Doing market research when you’re in the business of making cans often amounts to visiting the supermarket and seeing what’s on the shelves. I remember going to Florida on holiday and bringing back a shaped juice can as well as a quart can of Fosters. Good information to get some ideas for shaped cans and larger than standard size drinks cans.

Also, when I visited Japan when in Ebbw Vale, I brought back some TULC cans, in the hope that this might be of assistance with the development of the rBS can.

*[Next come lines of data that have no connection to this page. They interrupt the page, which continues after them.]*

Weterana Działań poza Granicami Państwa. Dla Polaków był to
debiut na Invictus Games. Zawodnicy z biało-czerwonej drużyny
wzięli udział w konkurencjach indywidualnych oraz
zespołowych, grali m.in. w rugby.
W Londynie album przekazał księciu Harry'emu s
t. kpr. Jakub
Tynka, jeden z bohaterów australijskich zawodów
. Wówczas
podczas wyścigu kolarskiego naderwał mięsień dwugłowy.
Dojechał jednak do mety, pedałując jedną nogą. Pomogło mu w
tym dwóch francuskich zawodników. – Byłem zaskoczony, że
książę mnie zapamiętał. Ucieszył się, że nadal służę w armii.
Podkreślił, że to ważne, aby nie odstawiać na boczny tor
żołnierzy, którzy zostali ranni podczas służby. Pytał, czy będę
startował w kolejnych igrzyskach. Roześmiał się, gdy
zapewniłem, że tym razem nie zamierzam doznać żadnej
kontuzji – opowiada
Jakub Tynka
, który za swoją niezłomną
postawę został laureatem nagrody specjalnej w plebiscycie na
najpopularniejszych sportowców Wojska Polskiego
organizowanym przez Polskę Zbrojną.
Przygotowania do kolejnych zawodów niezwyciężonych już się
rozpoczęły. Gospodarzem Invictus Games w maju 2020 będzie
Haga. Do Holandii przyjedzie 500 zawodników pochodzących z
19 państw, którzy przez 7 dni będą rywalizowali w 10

Sometimes the places of research are more pedestrian, like when I wanted to investigated the can performance characteristics of Impress’s 2-12-2 bead pattern on their food cans: all I had to do was scan the shelves in my local Asda store, and once I had located their cans on an own brand soup make buy a crate full of them. All I had to do was to ask people at work to take the cans home, use the contents, and return the empty cans in a state suitable for further investigation of the can properties. Cheap and easy, even though I had to endure a sarky “on a liquid diet, aren’t we?” from the till operator.

Sometimes this supermarket research could have some unintended consequences, such as when Chris Elliot and Tim Fields spent such a long time in the aerosol can section of one supermarket that Security was called to investigate this “suspicious” behaviour. Still, I can’t think of another field where it’s so cheap and easy to examine a competitor’s product in attempts to reverse engineer them.